§ Reading text

= Beginning of Section =

Previous formulations with cocrystals were based on polymer matrix tablets [29,30] and pre-dissolved polymers [24,36]. However, there are few studies which have tested the effect of a polymer incorporated in the powder solid-state form on the dissolution profiles of cocrystals [23]. In order to evaluate the effect of Methocel® 60 HG on the dissolution process of NTZ-SUC cocrystals starting from a solid polymer–cocrystal formulation, we examined a series of pharmaceutical powder-based formulations containing different amounts of Methocel® 60 HG (0.0, 1.0, 2.5 and 5.0% w/w) in comparison to analogous forms with pure NTZ and the physical mixture of NTZ and SUC. In the absence of polymer, all solid phases released similar amounts of NTZ into the solution during the powder dissolution studies using the USP 1 apparatus (Figure 6a) and the NTZ-SUC cocrystal did not show a solubility advantage in comparison with the pure drug and the physical mixture. This observation can be attributed to immediate conversion of the cocrystal phase into NTZ and release of SUC into the solution, in accordance with the dissolution experiments under non-sink conditions. Formulations of pure NTZ, the physical mixture with SUC, and NTZ-SUC cocrystals with 1% (w/w) of Methocel® 60 HG showed dissolution profiles being similar among each other, but at higher concentrations, i.e., 2.5 and 5.0% (w/w), a significant increase of the dissolution rate was observed (Figure 6c,d and Figure 7).

= End of Section =

§ Explore the material
[1] In one to three sentences, explain why the passage on NTZ-SUC cocrystal dissolution says the cocrystal showed no solubility advantage over pure NTZ and the physical mixture when no polymer was present.
[2] Write the next part of the passage on NTZ-SUC cocrystal dissolution, starting after its last sentence.

Excerpts from a dataset:

= Beginning of Section =

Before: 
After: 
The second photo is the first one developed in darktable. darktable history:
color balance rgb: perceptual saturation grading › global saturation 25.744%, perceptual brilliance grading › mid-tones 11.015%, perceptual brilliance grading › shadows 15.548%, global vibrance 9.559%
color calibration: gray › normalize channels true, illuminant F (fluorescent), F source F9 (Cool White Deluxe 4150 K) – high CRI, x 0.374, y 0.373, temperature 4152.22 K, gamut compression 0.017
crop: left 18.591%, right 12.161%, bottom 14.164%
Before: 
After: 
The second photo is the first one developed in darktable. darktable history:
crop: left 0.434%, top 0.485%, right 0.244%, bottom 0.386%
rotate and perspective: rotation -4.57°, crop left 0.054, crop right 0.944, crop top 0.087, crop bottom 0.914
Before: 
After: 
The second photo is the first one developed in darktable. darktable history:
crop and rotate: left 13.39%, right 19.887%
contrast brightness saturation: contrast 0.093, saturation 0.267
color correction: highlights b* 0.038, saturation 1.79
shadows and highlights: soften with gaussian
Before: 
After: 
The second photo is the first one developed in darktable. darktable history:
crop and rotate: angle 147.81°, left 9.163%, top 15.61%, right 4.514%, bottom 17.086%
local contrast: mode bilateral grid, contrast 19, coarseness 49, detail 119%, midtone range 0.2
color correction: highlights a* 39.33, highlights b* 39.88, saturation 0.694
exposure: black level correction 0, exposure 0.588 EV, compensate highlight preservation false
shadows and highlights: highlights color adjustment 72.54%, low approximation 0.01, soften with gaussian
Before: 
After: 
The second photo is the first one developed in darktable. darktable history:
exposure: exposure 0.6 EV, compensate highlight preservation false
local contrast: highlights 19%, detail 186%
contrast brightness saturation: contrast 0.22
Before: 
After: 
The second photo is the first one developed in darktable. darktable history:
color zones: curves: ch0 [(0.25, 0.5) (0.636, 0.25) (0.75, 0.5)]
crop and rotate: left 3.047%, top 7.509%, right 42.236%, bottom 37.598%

= End of Section =

§ Your written answers
[1] The cocrystal phase converted immediately into NTZ and released SUC into the solution. As a result, in the absence of polymer it released about the same amount of NTZ as the pure drug and the physical mixture, consistent with the dissolution experiments under non-sink conditions.

[2]
Despite the inclusion of polymer, the NTZ-SUC cocrystals were transformed fast into pure NTZ, as revealed by PXRD patterns of solid residues recovered after the dissolution tests (Figure 8). However, the SEM analysis reveals that methylcellulose affects significantly the particle size and morphology of NTZ (Figure 9). The polymer–NTZ interactions probably influence the nucleation process and subsequent crystal growth/agglomeration, thus giving high drug concentration in the dissolution medium over a prolonged time period. Although NTZ-polymer interactions are expected to operate also for the formulations with pure NTZ and the physical mixture, these formulations lack the advantageous initial and immediate dissolution increase of the cocrystal components driven by favorable coformer solubilization.
Finally, comparison of the dissolution profiles of NTZ-SUC cocrystals formulated with methylcellulose at 5.0% w/w with a commercially available NTZ medicine showed that pharmaceutical products containing co-crystallized APIs are promissory. In such a way, reduction of the NTZ dose might become feasible, which would be a large advantage for the administration of this antiparasitic drug, which requires large doses. However, we are aware that to draw conclusions about this possibility and to assure therapeutic efficacy with reduced adverse effects, in vivo studies are required.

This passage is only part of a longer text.